Don’t feel like you have to break the bank to make this sandwich by buying a super expensive steak. See whatever is on sale at the grocery store that week and use that, or swap it out for sliced pork tenderloin or even grilled chicken. Basically what I’m saying is that the world is your oyster.
- 1 pound flank steak
- 2 teaspoons salt
- 2 teaspoon black pepper
- 4 tablespoons olive oil, divided
- 1 tablespoon unsalted butter
- 1 crusty French or Italian loaf, sliced thick (8 slices)
- ¼ cup grainy mustard
- ¼ cup spicy bacon jam or tomato jam
- 4 green leaf lettuce leaves
- 8 slices Brie cheese
- Season both sides of the flank steak liberally with salt and black pepper.
- Set a large cast iron (or stovetop grill pan) over medium-high heat with 2 tablespoons olive oil and butter. Once hot, sear the steak, untouched, for 4 to 5 minutes on the first side. Flip over and cook for another 2 to 3 minutes on the second side for about medium rare. Transfer to a plate and let rest for about 5 to 8 minutes before slicing.
- Lay the bread slices on a baking sheet in a single layer and drizzle with remaining 2 tablespoons olive oil. Toast under the broiler on both sides.

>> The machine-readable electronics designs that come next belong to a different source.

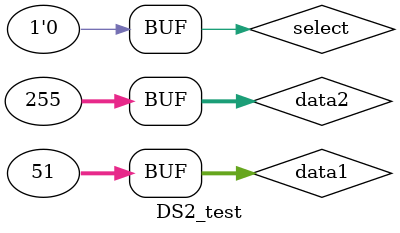
<source format=v>
`timescale 1ns / 1ps


module DS2_test;

	// Inputs
	reg [31:0] data1;
	reg [31:0] data2;
	reg select;

	// Outputs
	wire [31:0] out;

	// Instantiate the Unit Under Test (UUT)
	DS2 uut (
		.data1(data1), 
		.data2(data2), 
		.select(select), 
		.out(out)
	);

	initial begin
		// Initialize Inputs
		data1 = 0;
		data2 = 0;
		select = 0;

		// Wait 100 ns for global reset to finish
		#100 data1 = 32'b00110011;
		#100 data2 = 32'b11111111;
		#100 select = 1;
		#100 select = 0;
        
		// Add stimulus here

	end
      
endmodule


</source>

- To assemble the sandwiches, spread half of the bread slices with grainy mustard and the other half with bacon jam (or tomato jam if using). Lay a piece of lettuce on top of the jam halves of bread and top each with 2 slices of Brie. Divide the sliced steak amongst each sandwich and then sandwich together with the mustard halves. Skewer with a long toothpick to hold in place and serve. Enjoy!